Ermenilerin başına geleni unutmalı mıyız?
Eğer insanlığımızdan olmak istemiyorsak unutmamamız, bize unutturmaya çalışanların aksine kendimizi çimdikleyip hatırlamamız gerektiği açık. Aksi takdirde biz daha bu topraklarda yokken buranın yerlileri olan insanların yok edilmiş olmasının suçuna ortak olmuş, vicdanımızı kaybetmiş oluruz. Bu toprakları gerçekten sevmek, burada yaşanmış her acıyı, her hak ihlalini kendi acımız, bu toprakların insanlığına yapılmış bir tecavüz olarak içselleştirmekle mümkün. Üstelik anımsamalıyız ki Ermenilerin başına felaket örenler hepimizin başına felaket örmüşler.

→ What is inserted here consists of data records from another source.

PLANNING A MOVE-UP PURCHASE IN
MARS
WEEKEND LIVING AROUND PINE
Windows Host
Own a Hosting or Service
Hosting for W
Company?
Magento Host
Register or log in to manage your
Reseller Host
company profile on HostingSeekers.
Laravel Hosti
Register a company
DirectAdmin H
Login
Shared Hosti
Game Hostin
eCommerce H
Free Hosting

O dönem aydınların tavrı nasıl?
Tevfik Fikret gibi birkaçı hariç çok iç açıcı olduğu söylenemez. Tabii ciddi bir baskı, sansür olduğu da anımsanmalı. Bununla birlikte örneğin muhafazakâr aydınlardan Yahya Kemal'in, Enver'in "Ne Sarıkamış, ne Arabistan cephesinin turfası, ne Irak bozgunlukları, ne iaşe ve karaborsa rezaletlerindeki" sorumluluğunu kabullenmeyen Ziya Gökalp'e aktardığı şu yargısı önemli: "Türk milletini Enver Paşa'nın kendi hırsına nasıl feda ettiğini, Alman ittifakına eli kolu bağlı attığını, dövüşmesi kesinlikle gerekmeyen cephelerde kırdırdığını, Mısır'ın, Kafkas'ın, daha bilmem nerelerin fethi gibi, bugün Türk milletinin asla kudreti ve ihtiyacı olmayan bir macerada tepelediğini, üstelik bizzat kendi, bu savaşta hiçbir askeri kıymet göstermediğini, en seçkin ve başarılı komutanlarımızın şereflerini katmettiği halde, akrabasını öne sürdüğünü, bu dakikada vatan vaziyetinin bir facia olduğunu, lakin bununla kalmayıp bu zat yüzünden devletin batacağını ben bu akşam yazacağım…" yargısı da anımsanmalı.